I'd like every line in the following listing that holds "wrist" copied.

• [GIVEN INFORMATION]
▬▬▬
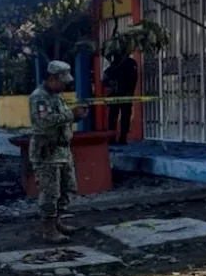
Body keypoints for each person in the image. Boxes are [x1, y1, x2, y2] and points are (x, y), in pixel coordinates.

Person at [29, 60, 89, 244]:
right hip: (47, 151)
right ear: (52, 78)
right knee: (50, 192)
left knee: (67, 188)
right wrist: (72, 114)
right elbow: (44, 122)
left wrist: (75, 115)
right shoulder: (40, 97)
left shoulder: (56, 96)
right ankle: (48, 229)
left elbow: (60, 119)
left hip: (62, 150)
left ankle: (57, 222)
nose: (65, 85)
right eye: (62, 81)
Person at [103, 50, 140, 144]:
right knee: (115, 117)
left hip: (124, 94)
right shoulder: (115, 65)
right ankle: (115, 137)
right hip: (118, 95)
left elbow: (133, 79)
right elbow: (106, 79)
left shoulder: (129, 63)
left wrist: (130, 91)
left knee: (123, 116)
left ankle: (122, 137)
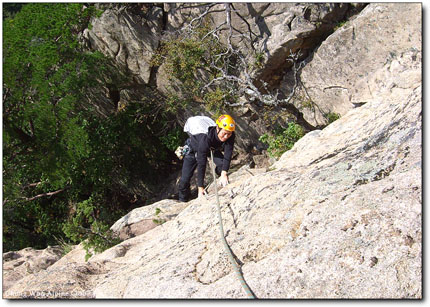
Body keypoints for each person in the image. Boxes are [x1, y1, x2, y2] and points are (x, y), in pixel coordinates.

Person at [178, 114, 236, 202]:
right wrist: (200, 187)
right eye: (224, 133)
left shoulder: (230, 135)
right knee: (185, 180)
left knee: (222, 166)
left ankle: (219, 176)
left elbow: (228, 153)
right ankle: (183, 200)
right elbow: (202, 164)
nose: (226, 137)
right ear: (218, 128)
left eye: (228, 134)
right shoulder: (205, 139)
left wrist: (224, 173)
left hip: (212, 149)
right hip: (193, 150)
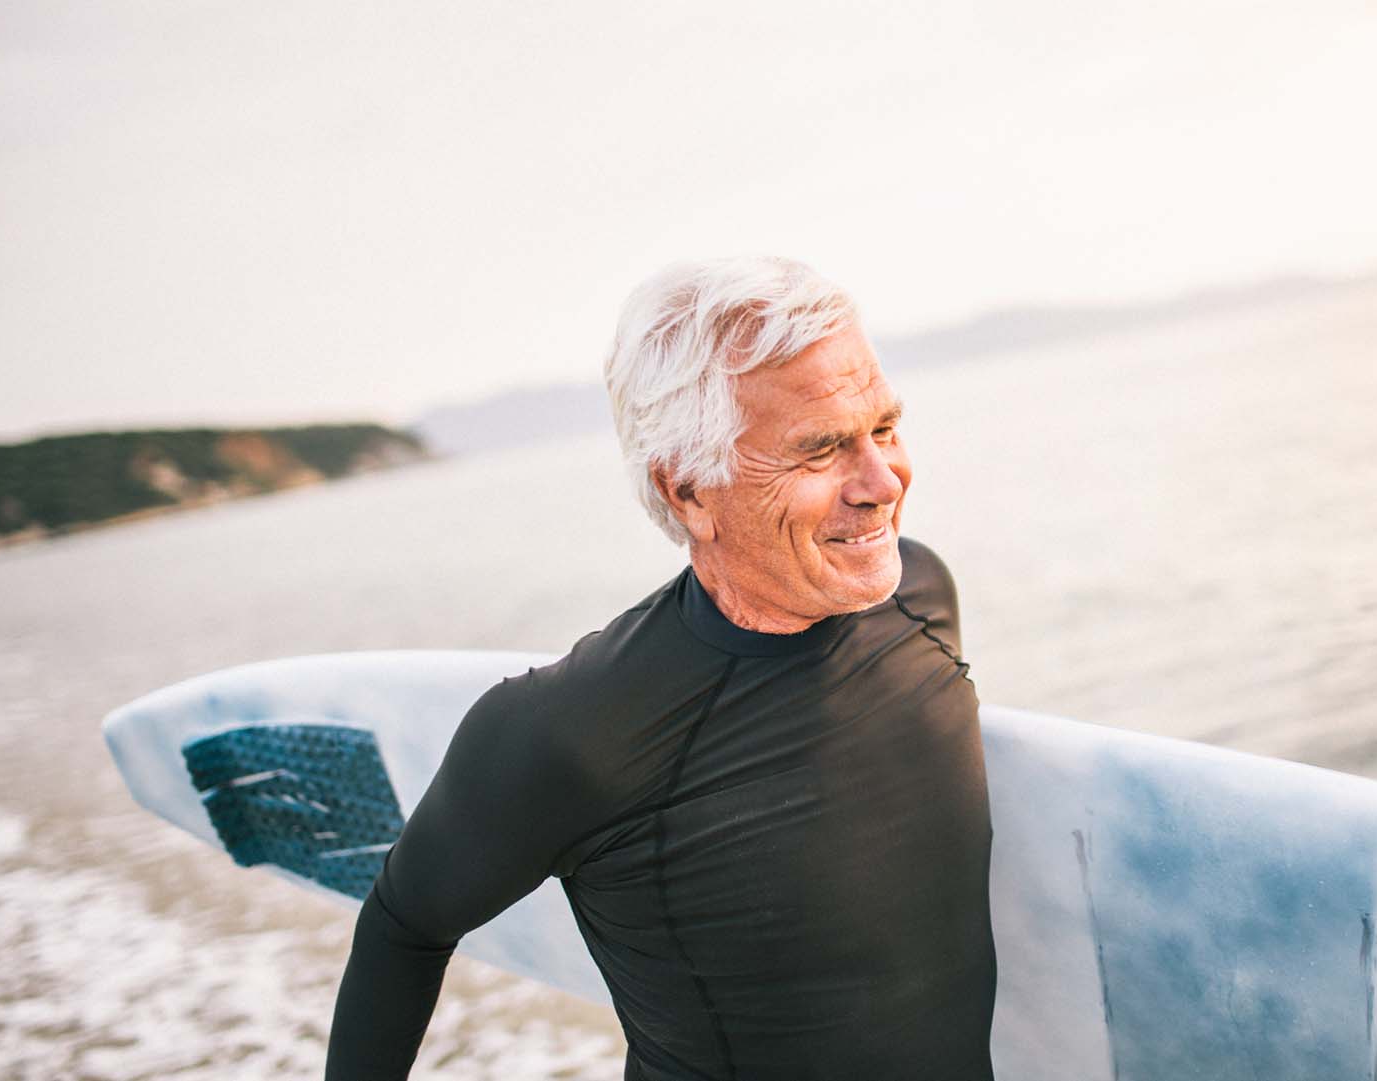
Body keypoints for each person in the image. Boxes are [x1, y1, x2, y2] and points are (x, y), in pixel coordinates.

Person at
▬▬▬
• [RESULT OF THE TASK]
right wrist: (72, 114)
left wrist: (75, 115)
left wrist: (130, 91)
right wrist: (200, 187)
left wrist: (224, 173)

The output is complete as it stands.